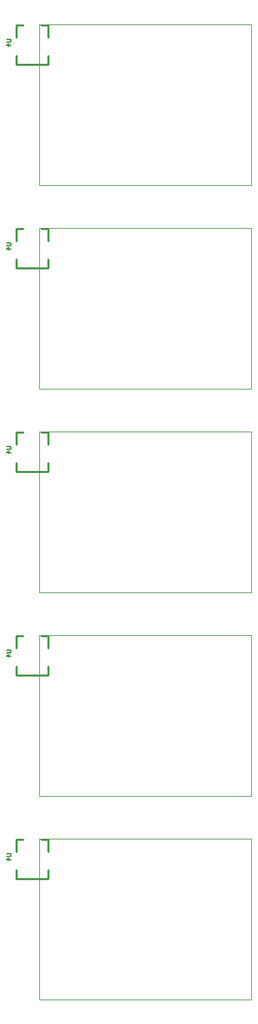
<source format=gbo>
G04 Layer_Color=32896*
%FSAX24Y24*%
%MOIN*%
G70*
G01*
G75*
%ADD18C,0.0100*%
%ADD29C,0.0020*%
%ADD32C,0.0060*%
D18*
X013908Y019753D02*
X014263D01*
X015136D02*
X015486D01*
X013908Y017823D02*
X015486D01*
Y018253D01*
Y019163D02*
Y019753D01*
X013908Y017823D02*
Y018253D01*
Y019163D02*
Y019753D01*
Y029753D02*
X014263D01*
X015136D02*
X015486D01*
X013908Y027823D02*
X015486D01*
Y028253D01*
Y029163D02*
Y029753D01*
X013908Y027823D02*
Y028253D01*
Y029163D02*
Y029753D01*
Y039753D02*
X014263D01*
X015136D02*
X015486D01*
X013908Y037823D02*
X015486D01*
Y038253D01*
Y039163D02*
Y039753D01*
X013908Y037823D02*
Y038253D01*
Y039163D02*
Y039753D01*
Y049753D02*
X014263D01*
X015136D02*
X015486D01*
X013908Y047823D02*
X015486D01*
Y048253D01*
Y049163D02*
Y049753D01*
X013908Y047823D02*
Y048253D01*
Y049163D02*
Y049753D01*
Y059753D02*
X014263D01*
X015136D02*
X015486D01*
X013908Y057823D02*
X015486D01*
Y058253D01*
Y059163D02*
Y059753D01*
X013908Y057823D02*
Y058253D01*
Y059163D02*
Y059753D01*
D29*
X015050Y011900D02*
X025500D01*
X015050Y019800D02*
X025500D01*
Y011900D02*
Y019800D01*
X015050Y011900D02*
Y019800D01*
Y021900D02*
X025500D01*
X015050Y029800D02*
X025500D01*
Y021900D02*
Y029800D01*
X015050Y021900D02*
Y029800D01*
Y031900D02*
X025500D01*
X015050Y039800D02*
X025500D01*
Y031900D02*
Y039800D01*
X015050Y031900D02*
Y039800D01*
Y041900D02*
X025500D01*
X015050Y049800D02*
X025500D01*
Y041900D02*
Y049800D01*
X015050Y041900D02*
Y049800D01*
Y051900D02*
X025500D01*
X015050Y059800D02*
X025500D01*
Y051900D02*
Y059800D01*
X015050Y051900D02*
Y059800D01*
D32*
X013450Y019050D02*
X013617D01*
X013650Y019017D01*
Y018950D01*
X013617Y018917D01*
X013450D01*
X013650Y018750D02*
X013450D01*
X013550Y018850D01*
Y018717D01*
X013450Y029050D02*
X013617D01*
X013650Y029017D01*
Y028950D01*
X013617Y028917D01*
X013450D01*
X013650Y028750D02*
X013450D01*
X013550Y028850D01*
Y028717D01*
X013450Y039050D02*
X013617D01*
X013650Y039017D01*
Y038950D01*
X013617Y038917D01*
X013450D01*
X013650Y038750D02*
X013450D01*
X013550Y038850D01*
Y038717D01*
X013450Y049050D02*
X013617D01*
X013650Y049017D01*
Y048950D01*
X013617Y048917D01*
X013450D01*
X013650Y048750D02*
X013450D01*
X013550Y048850D01*
Y048717D01*
X013450Y059050D02*
X013617D01*
X013650Y059017D01*
Y058950D01*
X013617Y058917D01*
X013450D01*
X013650Y058750D02*
X013450D01*
X013550Y058850D01*
Y058717D01*
M02*

</source>
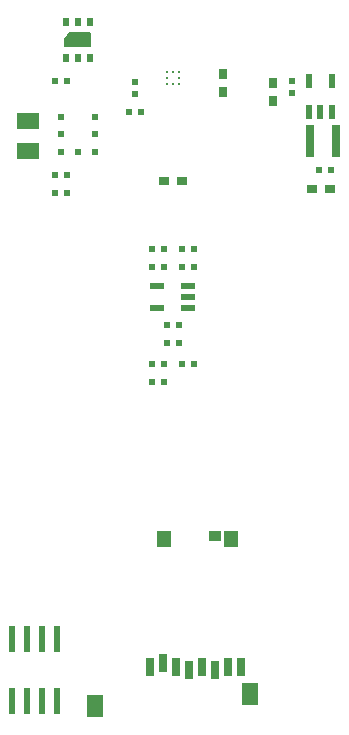
<source format=gbp>
G75*
G70*
%OFA0B0*%
%FSLAX24Y24*%
%IPPOS*%
%LPD*%
%AMOC8*
5,1,8,0,0,1.08239X$1,22.5*
%
%ADD10R,0.0315X0.0591*%
%ADD11R,0.0512X0.0551*%
%ADD12R,0.0551X0.0748*%
%ADD13R,0.0394X0.0374*%
%ADD14R,0.0472X0.0217*%
%ADD15R,0.0236X0.0236*%
%ADD16R,0.0197X0.0236*%
%ADD17R,0.0236X0.0197*%
%ADD18R,0.0079X0.0079*%
%ADD19R,0.0197X0.0315*%
%ADD20C,0.0050*%
%ADD21C,0.0120*%
%ADD22R,0.0748X0.0551*%
%ADD23R,0.0315X0.0354*%
%ADD24R,0.0354X0.0315*%
%ADD25R,0.0217X0.0472*%
%ADD26R,0.0315X0.1063*%
%ADD27R,0.0240X0.0870*%
D10*
X005492Y003857D03*
X005925Y004014D03*
X006358Y003857D03*
X006791Y003778D03*
X007224Y003857D03*
X007657Y003778D03*
X008090Y003857D03*
X008523Y003857D03*
D11*
X008204Y008132D03*
X005960Y008132D03*
D12*
X008834Y002955D03*
X003657Y002561D03*
D13*
X007657Y008221D03*
D14*
X006767Y015834D03*
X006767Y016209D03*
X006767Y016583D03*
X005744Y016583D03*
X005744Y015834D03*
D15*
X006056Y015259D03*
X006456Y015259D03*
X006456Y014659D03*
X006056Y014659D03*
X005956Y013959D03*
X005556Y013959D03*
X005556Y013359D03*
X005956Y013359D03*
X006556Y013959D03*
X006956Y013959D03*
X006956Y017209D03*
X006556Y017209D03*
X006556Y017809D03*
X006956Y017809D03*
X005956Y017809D03*
X005556Y017809D03*
X005556Y017209D03*
X005956Y017209D03*
X002750Y019659D03*
X002350Y019659D03*
X002350Y020259D03*
X002750Y020259D03*
X004800Y022359D03*
X005200Y022359D03*
X005000Y022977D03*
X005000Y023377D03*
X002750Y023409D03*
X002350Y023409D03*
X010220Y023399D03*
X010220Y022999D03*
X011150Y020449D03*
X011550Y020449D03*
D16*
X003677Y021034D03*
X003677Y021625D03*
X003677Y022215D03*
X002535Y022215D03*
X002535Y021625D03*
X002535Y021034D03*
D17*
X003106Y021034D03*
D18*
X003106Y024774D03*
D19*
X003106Y024184D03*
X003500Y024184D03*
X002712Y024184D03*
X002712Y025365D03*
X003106Y025365D03*
X003500Y025365D03*
D20*
X003519Y024991D02*
X002850Y024991D01*
X002673Y024814D01*
X002673Y024558D01*
X003519Y024558D01*
X003519Y024991D01*
X003519Y024960D02*
X002819Y024960D01*
X002771Y024912D02*
X003519Y024912D01*
X003519Y024863D02*
X002722Y024863D01*
X002674Y024815D02*
X003519Y024815D01*
X003519Y024766D02*
X002673Y024766D01*
X002673Y024718D02*
X003519Y024718D01*
X003519Y024669D02*
X002673Y024669D01*
X002673Y024621D02*
X003519Y024621D01*
X003519Y024572D02*
X002673Y024572D01*
D21*
X006059Y023687D03*
X006256Y023687D03*
X006453Y023687D03*
X006453Y023490D03*
X006453Y023293D03*
X006256Y023293D03*
X006059Y023293D03*
X006059Y023490D03*
D22*
X001450Y022059D03*
X001450Y021059D03*
D23*
X007950Y023027D03*
X007950Y023627D03*
X009590Y023339D03*
X009590Y022739D03*
D24*
X010890Y019809D03*
X011490Y019809D03*
X006556Y020059D03*
X005956Y020059D03*
D25*
X010806Y022377D03*
X011180Y022377D03*
X011554Y022377D03*
X011554Y023400D03*
X010806Y023400D03*
D26*
X010847Y021419D03*
X011713Y021419D03*
D27*
X000900Y002729D03*
X001400Y002729D03*
X001900Y002729D03*
X002400Y002729D03*
X002400Y004789D03*
X001900Y004789D03*
X001400Y004789D03*
X000900Y004789D03*
M02*

</source>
===
• DIRECTIONS
When a line of the data above holds the string "format", count it, and reply with the resulting number only.

• TASK RESPONSE
2